Question

Person A with a mass of 70kg has an initial velocity of 5 m/s. Is it possible for a second person to collide elastically with person A and have both their final velocities be 0? If so, what does the mass/initial velocity of the second person have to be? If not, why not? A large wheel is rolling along at a linear velocity of 5 m/s. The moment of inertia for the wheel is (3/5)MR2. It rolls up an inclined piane (angle of 40 degrees).
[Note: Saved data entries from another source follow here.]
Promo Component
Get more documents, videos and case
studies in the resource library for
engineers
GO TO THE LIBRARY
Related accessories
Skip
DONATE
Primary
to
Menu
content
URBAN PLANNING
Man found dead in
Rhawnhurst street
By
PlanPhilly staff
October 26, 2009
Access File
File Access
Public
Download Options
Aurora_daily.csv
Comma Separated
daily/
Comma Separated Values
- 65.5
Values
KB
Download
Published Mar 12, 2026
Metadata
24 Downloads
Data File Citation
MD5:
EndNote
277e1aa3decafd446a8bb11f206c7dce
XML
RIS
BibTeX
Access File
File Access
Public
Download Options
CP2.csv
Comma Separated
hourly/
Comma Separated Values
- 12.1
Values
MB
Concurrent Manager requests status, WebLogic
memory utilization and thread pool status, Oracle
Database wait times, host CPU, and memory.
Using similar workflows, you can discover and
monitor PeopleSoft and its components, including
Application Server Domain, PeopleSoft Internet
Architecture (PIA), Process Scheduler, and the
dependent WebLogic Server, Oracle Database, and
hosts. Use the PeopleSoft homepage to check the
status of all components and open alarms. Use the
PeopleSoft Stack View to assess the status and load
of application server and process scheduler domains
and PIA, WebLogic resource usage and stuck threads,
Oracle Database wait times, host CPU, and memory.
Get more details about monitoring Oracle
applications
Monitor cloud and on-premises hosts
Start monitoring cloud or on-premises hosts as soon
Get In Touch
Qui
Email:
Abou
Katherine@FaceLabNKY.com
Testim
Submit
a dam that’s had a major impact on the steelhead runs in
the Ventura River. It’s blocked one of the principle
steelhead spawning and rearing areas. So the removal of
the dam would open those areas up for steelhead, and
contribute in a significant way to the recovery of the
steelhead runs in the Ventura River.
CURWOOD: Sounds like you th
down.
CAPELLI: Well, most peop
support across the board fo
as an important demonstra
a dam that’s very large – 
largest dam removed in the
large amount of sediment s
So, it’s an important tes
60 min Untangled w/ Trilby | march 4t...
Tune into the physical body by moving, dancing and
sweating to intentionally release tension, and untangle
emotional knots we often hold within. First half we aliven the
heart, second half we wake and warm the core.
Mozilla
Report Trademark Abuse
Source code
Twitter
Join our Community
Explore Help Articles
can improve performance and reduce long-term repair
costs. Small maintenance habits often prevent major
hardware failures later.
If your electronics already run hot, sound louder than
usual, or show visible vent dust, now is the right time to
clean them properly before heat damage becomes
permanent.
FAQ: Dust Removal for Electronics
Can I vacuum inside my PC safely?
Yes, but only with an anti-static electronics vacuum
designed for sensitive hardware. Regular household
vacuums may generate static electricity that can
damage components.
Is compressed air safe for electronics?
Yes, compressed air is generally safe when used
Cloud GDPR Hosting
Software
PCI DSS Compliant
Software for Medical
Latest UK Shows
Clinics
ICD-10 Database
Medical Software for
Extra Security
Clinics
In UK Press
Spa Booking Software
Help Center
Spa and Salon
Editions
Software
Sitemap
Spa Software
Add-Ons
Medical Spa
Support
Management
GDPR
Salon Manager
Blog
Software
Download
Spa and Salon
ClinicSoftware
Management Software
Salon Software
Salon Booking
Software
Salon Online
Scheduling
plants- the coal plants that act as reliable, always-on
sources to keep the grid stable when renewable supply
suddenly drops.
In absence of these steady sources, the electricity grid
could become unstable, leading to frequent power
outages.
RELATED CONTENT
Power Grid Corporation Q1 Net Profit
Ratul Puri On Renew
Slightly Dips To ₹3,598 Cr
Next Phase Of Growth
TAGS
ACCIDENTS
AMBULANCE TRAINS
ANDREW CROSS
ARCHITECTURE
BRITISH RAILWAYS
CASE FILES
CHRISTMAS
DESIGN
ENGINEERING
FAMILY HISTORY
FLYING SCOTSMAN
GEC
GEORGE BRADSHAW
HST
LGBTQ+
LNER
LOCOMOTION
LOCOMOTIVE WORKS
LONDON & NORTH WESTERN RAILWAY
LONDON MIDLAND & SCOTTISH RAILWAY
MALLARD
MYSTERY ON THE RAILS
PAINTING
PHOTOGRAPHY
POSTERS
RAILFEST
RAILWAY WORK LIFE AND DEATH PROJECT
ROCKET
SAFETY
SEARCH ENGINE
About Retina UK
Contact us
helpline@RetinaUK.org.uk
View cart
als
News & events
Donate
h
What is the maximum height that the wheel reaches? 6) 7)

Answer 1

(6) For elastic collision –

(a) Conservation of momentum shall be applied

(b) Conservation of energy shall be applied.

Suppose the mass of the second person = m2

And its initial velocity = v2

Suppose the final velocity of the two persons after the collision is v1’ and v2’.

Apply conservation of momentum –

70*5 kg*m/s + m2*v2 = 70*v1’ + m2*v2’

=> 350 + m2*v2 = 70*v1’ + m2*v2’ -------------------------------------(i)

Looking at the equation (i), we find that at any case, it is not possible that value of v1’ = 0 and v2’ = 0

So, we can say that in the case of elastic collision, final velocity of both the persons equal to ZERO is not possible.

(7) Total kinetic energy of the wheel –

KE(total) = (1/2)*M*v^2 + (1/2)*I*w^2

Where, I = Moment of Inertia of the wheel = (3/5)*M*R^2

w = angular velocity of the wheel = v/R

So –

KE(total) = (1/2)*M*v^2 + (1/2)* (3/5)*M*R^2*(v/R)^2

                = (1/2)*M*v^2 + (3/10)*M*v^2

                = 0.80*M*v^2

Now suppose, h meter is the height up to which the wheel climbs up.

So, potential energy attained by the wheel, PE = M*g*h

According to conservation of energy –

PE = KE(total)

=> M*g*h = 0.80*M*v^2

Cancel ‘M’ from both sides –

h = (0.80*v^2) / g

Put the values-

h = (0.80*5.0^2) / 9.81 = 2.04 meter (Answer)